4.3. Immunohistochemical Staining and Analysis of PKUCH Cohort

Immunohistochemistry of the formalin-fixed, paraffin-embedded tissue was performed as described in our previous study. Antibodies used in this study include ER (SP1; Roche, Tucson, AZ, USA; 1 μg/mL), PR (1E2; Roche, Tucson, AZ, USA; 1 μg/mL), HER2 (4B5; Ventanne, Tucson, AZ, USA; 6 μg/mL) and Ki67 (M1B1; Zhongshanjinqiao, Beijing, China; working concentration). The immunohistochemical stains were evaluated by two pathologists with consensus (M Long and Y Liu). The Ki67 score is defined as the percentage of positively nuclear-stained cells divided by the total number of malignant cells scored. When the staining is homogenous across the sample, a global Ki67 score was used, and for heterogeneous staining, the Ki67 score was counted in the hotspot regions. Positivity of ER, PR and AR was defined as ≥1% of cancer cells showing positive nuclear staining. A comparison of clinicopathological characteristics between two groups was performed using the “summary” function in the “finalfit” package with R (version 4.1.2). Continuous data are compared with a Kruskal-Wallis test, while discrete data are compared with a chi-squared test.

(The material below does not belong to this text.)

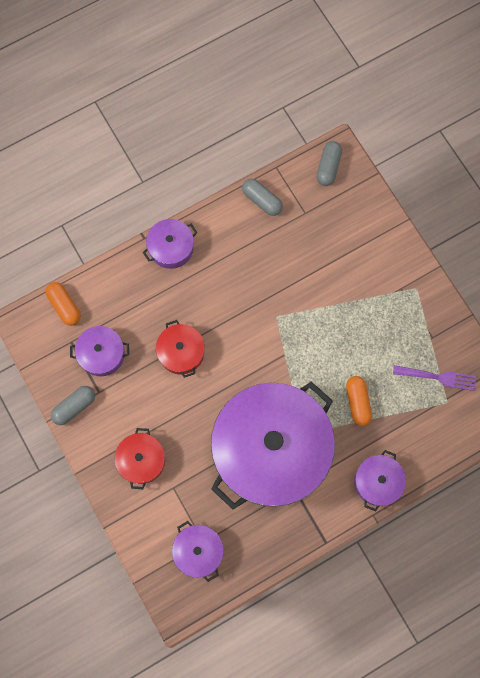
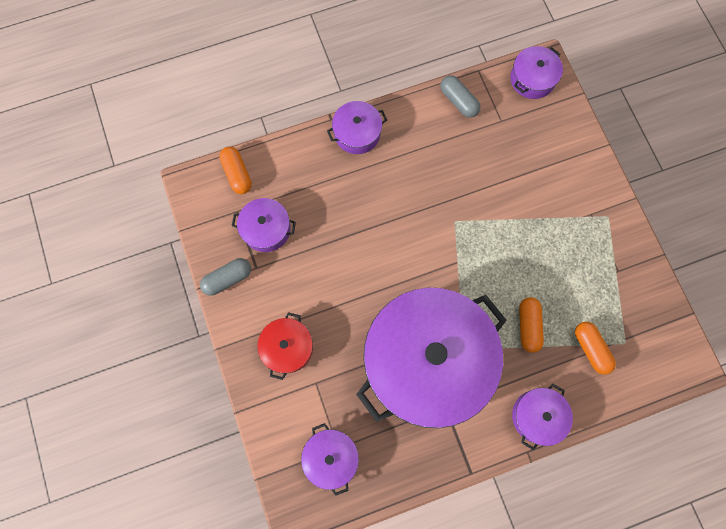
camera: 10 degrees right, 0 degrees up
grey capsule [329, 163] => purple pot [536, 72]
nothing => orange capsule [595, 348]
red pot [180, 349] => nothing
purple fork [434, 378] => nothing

4.4. Analysis of Differentially Expressed Genes in Breast Cancer from TCGA

For breast cancer from TCGA [41], RNA-seq and clinical data of 1102 breast cancer samples were downloaded and processed using the TCGAbioloinks R/Bioconductor package (version 2.18.0) [42], as described in a series of our previous publications [43,44,45,46]. The Fragments Per Kilobase of transcript per Million mapped reads Upper Quartile (FPKM-UQ) RNA-seq data were log2-transformed before being further processed. The FPKM-UQ is implemented at the GDC on gene-level read counts that are produced by HTSeq and based on a modified version of the FPKM normalization method [47]. The log2-transformed FPKM-UQ data were analyzed using limma package (version 3.44.3) functions lmFit, eBayes, and topTable to identify DEGs [48]. The threshold for DEGs identification is setted as false discovery rate (FDR) < 0.01 and |log2fold change| > 1.

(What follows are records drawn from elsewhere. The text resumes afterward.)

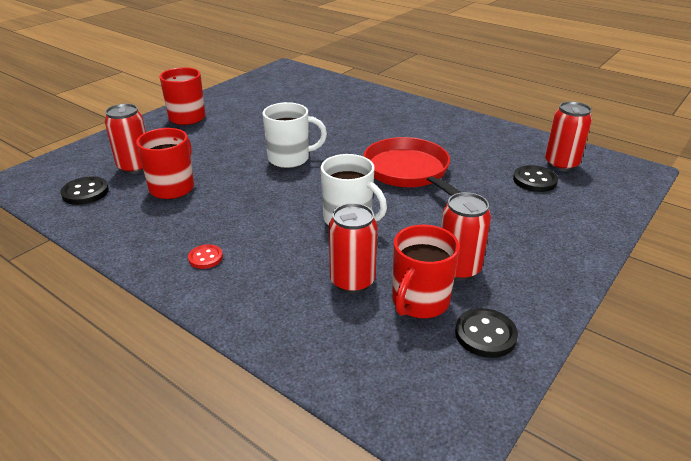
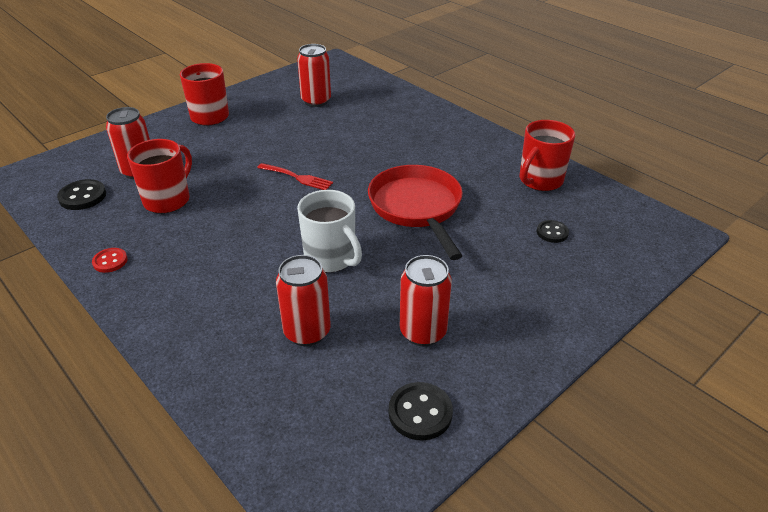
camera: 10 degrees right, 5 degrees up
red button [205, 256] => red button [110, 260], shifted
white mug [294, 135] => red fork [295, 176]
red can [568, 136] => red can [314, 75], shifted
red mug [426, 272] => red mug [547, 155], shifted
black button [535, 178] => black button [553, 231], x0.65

4.5. Analysis of Differentially Expressed Genes in Breast Cancer from METABRIC

The mRNA expression and clinical data of 1904 breast cancer samples from METABRIC study were downloaded via cBioPortal [49,50,51]. For DEGs analysis, the expression log intensity levels generated by Illumina Human v3 microarray were used. Pathway enrichment analysis was performed using ReactomePA package (version 1.40.0) [52].

5. Conclusions

Our findings demonstrate that the expression of AR is associated with distinctive clinicopathological and molecular features in ER-positive and ER-negative breast cancer. Further characterization of the altered pathways and molecular features associated with AR expression in both ER-positive and ER-negative breast cancer is required for the precise application of AR-targeted therapy.